Pourtant, la journée avait bien commencé, si on ne compte pas le fait que je me suis levé à 3h pétantes, cette nuit, pour aller travailler, hei hi, hei ho, pour aller au boulot. Ça s’est bien passé, globalement, là-bas et je suis rentré à un peu plus de 10 heures chez moi. Là, je me suis dit que compte tenu de la chaleur qu’on nous avait prévue pour l’après-midi, ça ne serait pas idiot que j’aille faire quelques longueurs à la piscine Georges Tissot, à Bacalan, tout près du Pont d’Aquitaine.

Et ma foi, de veau, j’y suis allé. Avec mon bonnet, mes lunettes amphibies (pas toujours) et mon maillot une pièce. Et j’ai nagé. J’ai beaucoup brassé d’eau et j’ai souvent été sur le dos, comme un chien qui aurait aimé qu’on lui gratte le ventre sauf que moi, ce n’était pas pour ça mais pour crawler. Sur le ventre, j’ai plus de mal quand la piscine fait plus de douze mètres. Et pour ce qui sont des papillons, pour l’instant, jusqu’à preuve du contraire, on va oublier, d’accord ?

C’est ma troisième séance à la piscine depuis que je suis inscrit. On ne peut pas dire que je sois particulièrement assidu ni régulier mais bon. Je me souviens que la première fois, j’avais péniblement effectué douze longueurs en faisant plusieurs pauses. La deuxième, j’en ai fait quatorze en faisant que deux pauses. Et aujourd’hui, j’en ai fait 20 de façon consciente (peut-être en ai-je fait 22 mais je ne suis pas sûr de moi alors, on va dire que c’est cadeau) et ce, quasiment sans m’arrêter ou si peu.

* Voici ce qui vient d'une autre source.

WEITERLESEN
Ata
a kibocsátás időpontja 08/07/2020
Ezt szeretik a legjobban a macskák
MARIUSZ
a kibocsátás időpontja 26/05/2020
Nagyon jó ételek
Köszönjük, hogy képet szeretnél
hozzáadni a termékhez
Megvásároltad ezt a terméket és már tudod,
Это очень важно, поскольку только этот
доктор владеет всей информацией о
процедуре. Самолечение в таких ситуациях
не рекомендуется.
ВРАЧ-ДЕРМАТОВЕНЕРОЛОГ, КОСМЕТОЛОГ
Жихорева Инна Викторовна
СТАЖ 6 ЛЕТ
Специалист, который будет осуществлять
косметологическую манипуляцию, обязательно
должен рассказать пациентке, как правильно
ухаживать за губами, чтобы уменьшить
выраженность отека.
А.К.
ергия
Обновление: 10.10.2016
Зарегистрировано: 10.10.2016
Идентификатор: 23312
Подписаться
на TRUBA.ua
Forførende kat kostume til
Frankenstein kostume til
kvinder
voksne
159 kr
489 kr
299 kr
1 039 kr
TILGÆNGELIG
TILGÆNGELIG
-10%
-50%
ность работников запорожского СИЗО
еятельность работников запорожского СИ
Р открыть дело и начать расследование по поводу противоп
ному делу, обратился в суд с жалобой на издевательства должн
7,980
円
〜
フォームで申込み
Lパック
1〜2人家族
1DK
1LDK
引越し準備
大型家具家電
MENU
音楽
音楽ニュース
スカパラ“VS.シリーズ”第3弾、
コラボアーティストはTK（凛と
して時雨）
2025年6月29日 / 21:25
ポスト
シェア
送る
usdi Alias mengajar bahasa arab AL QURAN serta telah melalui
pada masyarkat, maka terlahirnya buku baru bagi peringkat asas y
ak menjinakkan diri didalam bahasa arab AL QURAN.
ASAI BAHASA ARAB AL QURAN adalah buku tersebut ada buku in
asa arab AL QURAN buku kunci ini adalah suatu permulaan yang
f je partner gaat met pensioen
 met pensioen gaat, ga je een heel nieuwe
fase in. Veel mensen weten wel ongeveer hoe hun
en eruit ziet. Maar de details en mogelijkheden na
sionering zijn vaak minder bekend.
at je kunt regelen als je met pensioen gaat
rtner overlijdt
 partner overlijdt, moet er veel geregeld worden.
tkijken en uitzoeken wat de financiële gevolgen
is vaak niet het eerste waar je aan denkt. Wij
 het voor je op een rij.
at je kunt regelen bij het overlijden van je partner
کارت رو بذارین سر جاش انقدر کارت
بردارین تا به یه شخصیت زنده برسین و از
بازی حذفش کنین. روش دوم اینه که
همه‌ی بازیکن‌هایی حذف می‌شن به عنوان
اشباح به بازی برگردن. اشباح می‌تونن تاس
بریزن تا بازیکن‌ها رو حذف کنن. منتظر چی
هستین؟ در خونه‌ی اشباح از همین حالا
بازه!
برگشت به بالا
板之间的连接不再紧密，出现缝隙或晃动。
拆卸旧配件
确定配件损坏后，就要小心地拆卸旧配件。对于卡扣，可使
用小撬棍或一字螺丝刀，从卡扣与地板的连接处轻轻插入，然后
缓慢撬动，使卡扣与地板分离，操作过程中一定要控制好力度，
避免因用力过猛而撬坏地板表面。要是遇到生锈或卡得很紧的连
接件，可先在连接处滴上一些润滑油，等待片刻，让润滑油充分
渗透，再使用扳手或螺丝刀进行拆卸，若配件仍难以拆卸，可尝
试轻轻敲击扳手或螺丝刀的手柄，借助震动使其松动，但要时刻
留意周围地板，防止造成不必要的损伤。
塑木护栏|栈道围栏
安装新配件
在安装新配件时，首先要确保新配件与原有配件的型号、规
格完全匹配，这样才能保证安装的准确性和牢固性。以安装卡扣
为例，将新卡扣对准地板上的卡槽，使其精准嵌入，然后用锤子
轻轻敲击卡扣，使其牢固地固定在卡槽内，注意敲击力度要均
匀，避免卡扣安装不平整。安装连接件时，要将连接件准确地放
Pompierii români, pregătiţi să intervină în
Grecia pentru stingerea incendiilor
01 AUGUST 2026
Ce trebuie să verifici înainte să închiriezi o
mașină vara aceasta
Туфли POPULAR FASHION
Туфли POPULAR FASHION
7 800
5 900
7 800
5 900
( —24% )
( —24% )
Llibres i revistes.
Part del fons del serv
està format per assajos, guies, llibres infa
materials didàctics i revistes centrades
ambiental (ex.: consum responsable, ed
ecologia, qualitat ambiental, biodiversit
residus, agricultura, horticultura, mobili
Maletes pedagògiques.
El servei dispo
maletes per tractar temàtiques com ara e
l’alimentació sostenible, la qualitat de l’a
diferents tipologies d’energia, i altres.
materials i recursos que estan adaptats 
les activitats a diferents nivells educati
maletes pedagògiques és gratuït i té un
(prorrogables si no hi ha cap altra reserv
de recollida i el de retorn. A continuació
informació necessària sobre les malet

C’est vrai ça, je n’allais pas m’arrêter en si bon chemin. Tout ce qui est fait n’étant plus à faire, je me suis dit que le plus vite j’aurais terminé, le mieux ce serait et comme toute chose vient à point nommé à qui sait attendre… de fil en aiguille, je suis sorti de l’eau comme une naïade terriblement défraîchie et je suis allé me rincer avant de me changer et de rentrer chez moi, l’esprit apaisé et le corps un peu repu sans avoir mangé. Il était un peu plus de 11h30. Ça n’allait pas tarder, normalement.

Sauf que j’ai fait un crochet dans un magasin pour acheter une bouteille de vin, deux pains aux raisins et une baguette. Arrivé à la maison, je ne sais pas comment je m’y suis pris mais je me suis pris les pieds dedans : au lieu de lâcher le sac en plastique avec les affaires de piscine, j’ai lâché celui des courses et la bouteille s’est écrasée sur le carrelage en trempant la baguette et les deux pains aux raisins de vin rouge. Presque du mijet, quoi, mais par terre. Et j’ai tout nettoyé. Un peu agacé.